Brief
Can you arrange the lines below as a Markdown table with the columns "Row" and "Line", starting at the line that contains "locality: Selvas del municipio de Nariño." and stopping after the line that contains "collector number: 14367"? Omit any blank lines.

Collected data:
════
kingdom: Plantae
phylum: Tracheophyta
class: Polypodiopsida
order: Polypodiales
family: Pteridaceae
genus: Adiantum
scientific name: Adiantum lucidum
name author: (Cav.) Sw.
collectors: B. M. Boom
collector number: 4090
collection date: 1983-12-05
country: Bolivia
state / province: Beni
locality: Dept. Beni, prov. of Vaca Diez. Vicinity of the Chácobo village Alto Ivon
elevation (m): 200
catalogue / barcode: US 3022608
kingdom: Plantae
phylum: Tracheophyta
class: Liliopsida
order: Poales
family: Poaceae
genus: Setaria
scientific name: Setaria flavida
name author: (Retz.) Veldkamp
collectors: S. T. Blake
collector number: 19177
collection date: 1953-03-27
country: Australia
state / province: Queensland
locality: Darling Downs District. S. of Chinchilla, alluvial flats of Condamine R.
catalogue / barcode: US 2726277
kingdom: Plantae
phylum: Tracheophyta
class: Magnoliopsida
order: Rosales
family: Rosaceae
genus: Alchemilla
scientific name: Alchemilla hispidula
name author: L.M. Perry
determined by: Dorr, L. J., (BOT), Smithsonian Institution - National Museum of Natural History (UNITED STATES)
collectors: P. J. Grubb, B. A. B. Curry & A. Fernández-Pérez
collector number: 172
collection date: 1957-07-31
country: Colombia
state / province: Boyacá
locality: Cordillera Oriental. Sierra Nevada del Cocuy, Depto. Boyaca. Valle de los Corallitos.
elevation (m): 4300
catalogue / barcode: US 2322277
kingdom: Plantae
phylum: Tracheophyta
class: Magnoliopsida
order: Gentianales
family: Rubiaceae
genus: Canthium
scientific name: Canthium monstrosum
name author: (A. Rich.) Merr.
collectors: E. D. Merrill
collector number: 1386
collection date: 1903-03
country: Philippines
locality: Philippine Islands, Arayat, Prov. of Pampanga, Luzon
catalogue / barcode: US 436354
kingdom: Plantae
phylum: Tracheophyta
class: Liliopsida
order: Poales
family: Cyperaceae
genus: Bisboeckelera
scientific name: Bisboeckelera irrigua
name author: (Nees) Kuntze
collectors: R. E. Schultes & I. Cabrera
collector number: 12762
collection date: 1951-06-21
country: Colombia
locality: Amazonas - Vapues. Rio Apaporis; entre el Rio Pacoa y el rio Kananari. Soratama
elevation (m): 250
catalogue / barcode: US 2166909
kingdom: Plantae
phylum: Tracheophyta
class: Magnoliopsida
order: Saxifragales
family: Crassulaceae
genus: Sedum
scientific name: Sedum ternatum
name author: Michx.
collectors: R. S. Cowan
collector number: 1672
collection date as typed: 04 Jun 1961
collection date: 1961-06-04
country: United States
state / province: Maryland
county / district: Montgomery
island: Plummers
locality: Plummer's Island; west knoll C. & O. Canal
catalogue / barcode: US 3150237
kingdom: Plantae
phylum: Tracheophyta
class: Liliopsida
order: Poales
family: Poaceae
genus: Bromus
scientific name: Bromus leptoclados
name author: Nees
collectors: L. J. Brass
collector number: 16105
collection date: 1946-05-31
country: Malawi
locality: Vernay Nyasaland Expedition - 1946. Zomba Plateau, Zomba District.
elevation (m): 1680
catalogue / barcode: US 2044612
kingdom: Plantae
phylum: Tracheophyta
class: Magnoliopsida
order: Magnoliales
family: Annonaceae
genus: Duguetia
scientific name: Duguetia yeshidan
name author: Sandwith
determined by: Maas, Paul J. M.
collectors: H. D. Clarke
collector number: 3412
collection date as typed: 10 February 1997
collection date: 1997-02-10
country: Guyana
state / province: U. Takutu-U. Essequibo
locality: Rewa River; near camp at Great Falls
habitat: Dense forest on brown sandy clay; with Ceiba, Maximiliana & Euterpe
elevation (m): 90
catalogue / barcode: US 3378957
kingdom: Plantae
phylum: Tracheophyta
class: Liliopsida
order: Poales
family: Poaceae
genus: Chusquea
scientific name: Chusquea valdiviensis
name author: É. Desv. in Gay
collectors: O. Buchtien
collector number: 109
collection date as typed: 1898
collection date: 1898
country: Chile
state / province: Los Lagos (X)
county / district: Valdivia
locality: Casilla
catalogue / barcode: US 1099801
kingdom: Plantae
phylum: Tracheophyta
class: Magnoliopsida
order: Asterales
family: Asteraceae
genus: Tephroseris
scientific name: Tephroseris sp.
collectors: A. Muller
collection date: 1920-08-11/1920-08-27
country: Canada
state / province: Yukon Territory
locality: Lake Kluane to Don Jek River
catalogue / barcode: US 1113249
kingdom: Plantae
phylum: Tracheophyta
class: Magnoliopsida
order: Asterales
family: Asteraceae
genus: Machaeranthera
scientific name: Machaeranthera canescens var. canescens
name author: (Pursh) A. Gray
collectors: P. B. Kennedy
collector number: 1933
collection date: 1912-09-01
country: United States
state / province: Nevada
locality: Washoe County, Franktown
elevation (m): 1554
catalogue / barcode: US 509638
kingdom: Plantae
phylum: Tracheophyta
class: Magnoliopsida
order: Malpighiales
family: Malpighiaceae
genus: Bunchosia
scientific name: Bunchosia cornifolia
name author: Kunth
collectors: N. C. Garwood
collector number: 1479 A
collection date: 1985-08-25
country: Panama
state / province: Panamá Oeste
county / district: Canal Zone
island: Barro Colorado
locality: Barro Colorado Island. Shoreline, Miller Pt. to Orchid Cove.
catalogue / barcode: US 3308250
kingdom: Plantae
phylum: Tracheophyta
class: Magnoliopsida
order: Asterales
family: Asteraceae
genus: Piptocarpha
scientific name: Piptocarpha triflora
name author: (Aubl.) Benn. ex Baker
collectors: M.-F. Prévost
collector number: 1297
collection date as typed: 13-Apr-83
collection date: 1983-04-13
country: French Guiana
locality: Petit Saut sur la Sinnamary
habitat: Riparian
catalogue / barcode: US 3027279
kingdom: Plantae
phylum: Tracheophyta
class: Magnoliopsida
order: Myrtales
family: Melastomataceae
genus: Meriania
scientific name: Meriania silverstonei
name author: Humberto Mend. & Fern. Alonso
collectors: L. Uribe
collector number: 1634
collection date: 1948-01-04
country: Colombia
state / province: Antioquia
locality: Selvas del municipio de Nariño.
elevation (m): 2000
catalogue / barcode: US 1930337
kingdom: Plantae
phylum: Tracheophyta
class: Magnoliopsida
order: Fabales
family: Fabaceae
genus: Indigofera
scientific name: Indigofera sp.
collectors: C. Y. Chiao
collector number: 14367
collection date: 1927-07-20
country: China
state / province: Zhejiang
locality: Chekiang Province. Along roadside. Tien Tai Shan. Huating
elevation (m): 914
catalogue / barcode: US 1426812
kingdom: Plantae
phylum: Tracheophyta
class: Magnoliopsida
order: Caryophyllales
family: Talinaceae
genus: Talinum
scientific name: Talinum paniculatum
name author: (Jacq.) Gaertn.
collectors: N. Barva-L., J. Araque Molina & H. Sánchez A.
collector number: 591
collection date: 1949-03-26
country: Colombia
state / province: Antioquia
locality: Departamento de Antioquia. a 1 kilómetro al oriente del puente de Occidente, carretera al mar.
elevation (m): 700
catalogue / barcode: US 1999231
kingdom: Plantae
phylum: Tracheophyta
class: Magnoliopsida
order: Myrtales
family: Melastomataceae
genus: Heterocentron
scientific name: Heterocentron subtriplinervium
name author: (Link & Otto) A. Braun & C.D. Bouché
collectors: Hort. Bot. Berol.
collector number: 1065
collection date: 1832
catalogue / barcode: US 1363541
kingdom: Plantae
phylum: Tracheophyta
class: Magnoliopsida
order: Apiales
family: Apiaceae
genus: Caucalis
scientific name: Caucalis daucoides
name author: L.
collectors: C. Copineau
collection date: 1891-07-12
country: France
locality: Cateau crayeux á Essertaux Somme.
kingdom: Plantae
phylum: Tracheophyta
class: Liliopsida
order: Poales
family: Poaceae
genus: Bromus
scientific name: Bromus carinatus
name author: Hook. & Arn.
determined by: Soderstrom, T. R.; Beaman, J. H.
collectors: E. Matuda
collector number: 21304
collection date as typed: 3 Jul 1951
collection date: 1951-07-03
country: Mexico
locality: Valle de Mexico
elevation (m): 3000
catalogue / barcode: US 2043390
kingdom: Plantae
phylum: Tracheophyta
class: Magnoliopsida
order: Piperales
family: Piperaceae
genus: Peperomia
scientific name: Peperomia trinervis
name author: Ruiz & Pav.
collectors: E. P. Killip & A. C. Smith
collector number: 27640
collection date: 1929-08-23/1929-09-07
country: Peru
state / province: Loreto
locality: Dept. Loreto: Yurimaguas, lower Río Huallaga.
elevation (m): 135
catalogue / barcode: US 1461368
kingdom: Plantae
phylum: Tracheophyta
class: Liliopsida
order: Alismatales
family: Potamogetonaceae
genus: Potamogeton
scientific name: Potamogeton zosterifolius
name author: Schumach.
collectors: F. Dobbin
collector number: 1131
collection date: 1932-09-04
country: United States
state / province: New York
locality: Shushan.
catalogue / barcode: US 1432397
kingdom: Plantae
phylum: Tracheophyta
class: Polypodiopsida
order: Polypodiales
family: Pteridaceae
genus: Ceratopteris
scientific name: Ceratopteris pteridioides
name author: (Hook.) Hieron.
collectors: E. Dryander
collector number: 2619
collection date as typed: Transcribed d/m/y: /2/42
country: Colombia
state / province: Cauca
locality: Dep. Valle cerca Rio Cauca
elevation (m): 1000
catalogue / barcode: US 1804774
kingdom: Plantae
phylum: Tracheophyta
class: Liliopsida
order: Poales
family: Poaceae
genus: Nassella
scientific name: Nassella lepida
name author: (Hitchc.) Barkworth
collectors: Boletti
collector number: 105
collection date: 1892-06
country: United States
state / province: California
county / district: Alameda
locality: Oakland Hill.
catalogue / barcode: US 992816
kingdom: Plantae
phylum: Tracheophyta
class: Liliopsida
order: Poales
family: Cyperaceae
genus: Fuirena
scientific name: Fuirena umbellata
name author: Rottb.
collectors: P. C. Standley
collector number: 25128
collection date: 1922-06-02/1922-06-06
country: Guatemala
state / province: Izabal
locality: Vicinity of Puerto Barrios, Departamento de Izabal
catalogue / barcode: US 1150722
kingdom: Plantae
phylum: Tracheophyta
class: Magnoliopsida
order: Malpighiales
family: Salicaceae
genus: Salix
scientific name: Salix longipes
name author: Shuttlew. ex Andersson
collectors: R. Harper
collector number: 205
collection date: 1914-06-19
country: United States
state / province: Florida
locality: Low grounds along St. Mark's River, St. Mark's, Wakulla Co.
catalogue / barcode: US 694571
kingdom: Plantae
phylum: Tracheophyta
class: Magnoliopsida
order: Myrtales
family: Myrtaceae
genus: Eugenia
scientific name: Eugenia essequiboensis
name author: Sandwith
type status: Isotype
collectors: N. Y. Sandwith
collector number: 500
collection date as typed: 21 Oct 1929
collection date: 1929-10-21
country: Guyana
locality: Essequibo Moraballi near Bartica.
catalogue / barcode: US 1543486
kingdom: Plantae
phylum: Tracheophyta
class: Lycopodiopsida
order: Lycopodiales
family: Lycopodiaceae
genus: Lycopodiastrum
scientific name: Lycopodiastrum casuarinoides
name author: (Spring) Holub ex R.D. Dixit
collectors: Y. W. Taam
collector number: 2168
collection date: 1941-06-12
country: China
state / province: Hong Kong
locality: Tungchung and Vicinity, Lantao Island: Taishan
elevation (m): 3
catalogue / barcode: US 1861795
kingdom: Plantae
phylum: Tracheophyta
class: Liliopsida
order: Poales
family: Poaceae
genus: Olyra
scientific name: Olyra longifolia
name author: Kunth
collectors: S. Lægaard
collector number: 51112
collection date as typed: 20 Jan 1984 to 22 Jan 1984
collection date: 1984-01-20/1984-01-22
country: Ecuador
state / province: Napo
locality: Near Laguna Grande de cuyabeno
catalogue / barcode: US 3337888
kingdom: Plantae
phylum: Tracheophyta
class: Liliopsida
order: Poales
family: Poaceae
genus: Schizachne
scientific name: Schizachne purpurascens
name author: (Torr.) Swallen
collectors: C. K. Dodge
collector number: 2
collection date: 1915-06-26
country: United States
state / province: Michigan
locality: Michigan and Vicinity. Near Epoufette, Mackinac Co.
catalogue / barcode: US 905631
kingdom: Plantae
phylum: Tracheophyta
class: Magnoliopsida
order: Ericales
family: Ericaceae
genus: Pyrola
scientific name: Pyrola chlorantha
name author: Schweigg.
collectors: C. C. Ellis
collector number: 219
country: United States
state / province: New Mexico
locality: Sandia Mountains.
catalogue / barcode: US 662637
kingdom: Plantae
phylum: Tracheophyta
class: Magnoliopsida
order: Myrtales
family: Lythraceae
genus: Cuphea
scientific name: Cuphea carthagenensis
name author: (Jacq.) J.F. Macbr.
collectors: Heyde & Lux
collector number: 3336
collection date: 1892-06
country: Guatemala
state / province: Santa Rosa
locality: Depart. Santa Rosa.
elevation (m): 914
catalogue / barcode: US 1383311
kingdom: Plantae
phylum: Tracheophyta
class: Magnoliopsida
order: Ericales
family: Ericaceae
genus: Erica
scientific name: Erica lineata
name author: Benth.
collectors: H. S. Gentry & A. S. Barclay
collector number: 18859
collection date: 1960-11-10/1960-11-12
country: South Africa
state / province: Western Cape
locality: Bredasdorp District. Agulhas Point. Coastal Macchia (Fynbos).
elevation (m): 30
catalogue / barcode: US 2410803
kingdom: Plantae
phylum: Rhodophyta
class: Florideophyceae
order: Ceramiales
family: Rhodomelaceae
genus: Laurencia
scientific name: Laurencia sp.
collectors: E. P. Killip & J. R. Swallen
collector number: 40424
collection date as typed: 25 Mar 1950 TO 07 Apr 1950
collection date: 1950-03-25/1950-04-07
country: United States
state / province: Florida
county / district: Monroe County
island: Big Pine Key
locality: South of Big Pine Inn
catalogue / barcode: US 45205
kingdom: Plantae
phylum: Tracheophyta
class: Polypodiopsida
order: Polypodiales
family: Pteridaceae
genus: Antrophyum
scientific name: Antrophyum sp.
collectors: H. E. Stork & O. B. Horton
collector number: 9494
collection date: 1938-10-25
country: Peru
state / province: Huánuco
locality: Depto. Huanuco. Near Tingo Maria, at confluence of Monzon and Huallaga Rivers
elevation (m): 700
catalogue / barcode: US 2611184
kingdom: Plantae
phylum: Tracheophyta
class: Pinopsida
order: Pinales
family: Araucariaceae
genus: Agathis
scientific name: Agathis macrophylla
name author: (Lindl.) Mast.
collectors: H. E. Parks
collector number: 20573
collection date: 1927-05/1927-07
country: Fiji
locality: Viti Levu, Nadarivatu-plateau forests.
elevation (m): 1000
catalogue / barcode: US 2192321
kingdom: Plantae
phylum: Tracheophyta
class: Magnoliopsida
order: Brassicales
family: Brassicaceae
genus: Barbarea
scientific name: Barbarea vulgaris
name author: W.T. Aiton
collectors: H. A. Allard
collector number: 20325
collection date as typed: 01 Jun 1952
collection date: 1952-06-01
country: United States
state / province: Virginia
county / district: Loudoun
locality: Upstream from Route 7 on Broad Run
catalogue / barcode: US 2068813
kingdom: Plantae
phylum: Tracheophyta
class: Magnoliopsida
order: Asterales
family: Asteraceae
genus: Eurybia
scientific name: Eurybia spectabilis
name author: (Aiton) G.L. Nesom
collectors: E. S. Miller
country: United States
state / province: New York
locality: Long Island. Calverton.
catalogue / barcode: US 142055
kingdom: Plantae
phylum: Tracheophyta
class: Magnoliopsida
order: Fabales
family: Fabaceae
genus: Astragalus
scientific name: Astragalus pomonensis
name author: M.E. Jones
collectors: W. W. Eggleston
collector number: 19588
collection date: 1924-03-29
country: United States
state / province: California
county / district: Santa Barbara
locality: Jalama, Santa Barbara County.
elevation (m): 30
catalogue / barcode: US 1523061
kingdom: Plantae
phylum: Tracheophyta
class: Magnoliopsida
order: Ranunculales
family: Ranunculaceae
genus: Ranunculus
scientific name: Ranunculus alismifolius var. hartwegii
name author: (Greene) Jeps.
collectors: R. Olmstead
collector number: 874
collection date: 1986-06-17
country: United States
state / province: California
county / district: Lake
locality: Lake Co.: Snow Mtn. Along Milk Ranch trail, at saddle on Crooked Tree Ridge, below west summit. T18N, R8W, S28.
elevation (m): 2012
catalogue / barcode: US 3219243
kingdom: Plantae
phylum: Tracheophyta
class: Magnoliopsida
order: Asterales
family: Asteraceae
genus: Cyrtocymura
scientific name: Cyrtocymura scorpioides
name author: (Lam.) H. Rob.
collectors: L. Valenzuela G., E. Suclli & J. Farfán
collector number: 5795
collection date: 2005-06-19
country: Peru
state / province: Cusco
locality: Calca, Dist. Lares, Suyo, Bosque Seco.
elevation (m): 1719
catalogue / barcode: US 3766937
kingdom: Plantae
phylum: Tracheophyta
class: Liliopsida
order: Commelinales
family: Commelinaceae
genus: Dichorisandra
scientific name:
════
Solution for this task
| Row | Line |
|---|---|
| 1 | locality: Selvas del municipio de Nariño. |
| 2 | elevation (m): 2000 |
| 3 | catalogue / barcode: US 1930337 |
| 4 | kingdom: Plantae |
| 5 | phylum: Tracheophyta |
| 6 | class: Magnoliopsida |
| 7 | order: Fabales |
| 8 | family: Fabaceae |
| 9 | genus: Indigofera |
| 10 | scientific name: Indigofera sp. |
| 11 | collectors: C. Y. Chiao |
| 12 | collector number: 14367 |